The Viking gave me a pitting look. “This’ the one?” He looked at Saul. “We have to ditch him!”
I jumped up, about to give that huge bastard a piece of my mind, but Saul beat me to it.
“If anyone’s getting ditched here, it’s you, Pierce! What the hell are you doing here anyway?”
Pierce peeked around the tree, answering Saul very matter-of-factly. “Saving your ass… As always. We have to go up.”
And he started climbing the tree before him.
Saul turned to me and took a deep, anger releasing breath.
“Who is he?” I asked, truthfully more concerned about my tree-climbing skills than some random guy’s identity.
“My brother in law. It’s a long story.” He turned around, sighing. “Come on then!
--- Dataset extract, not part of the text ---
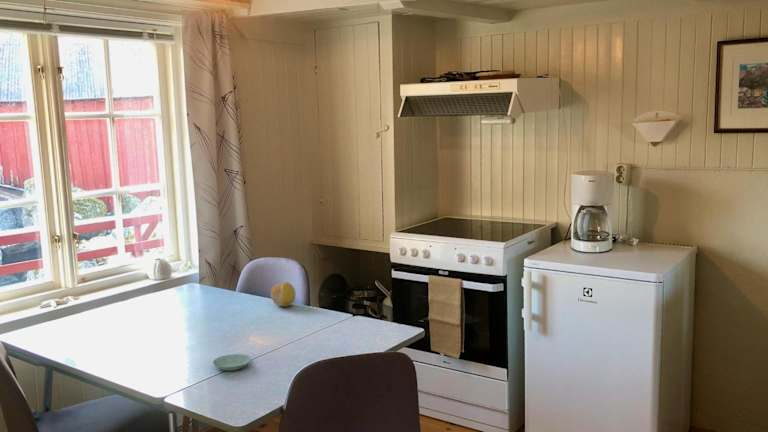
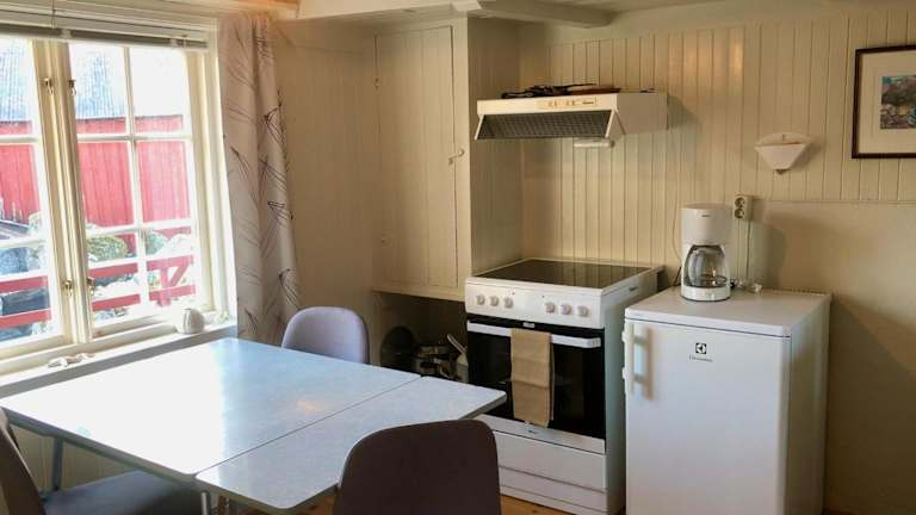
- saucer [212,353,252,372]
- fruit [270,281,297,308]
Hop on!”
I couldn’t help but laugh.
“You want me to ride on your back?”
“Want is a strong word. But I do want us to live. And what we’re about to do, you don’t know how!”
I laughed some more and did climb on his back. And up the tree we went like a couple of spiders. And when at the top, we jumped. And for a moment we were the wind, and then we were at the top of another tree.
Getting flashbacks from a childhood trip to an amusement park, I sat back with a smile on my face while Saul groaned a cursed when getting slapped by the branches as we made our way through the forest. I wasn’t sure where we were heading to, but I was certainly having a blast getting there.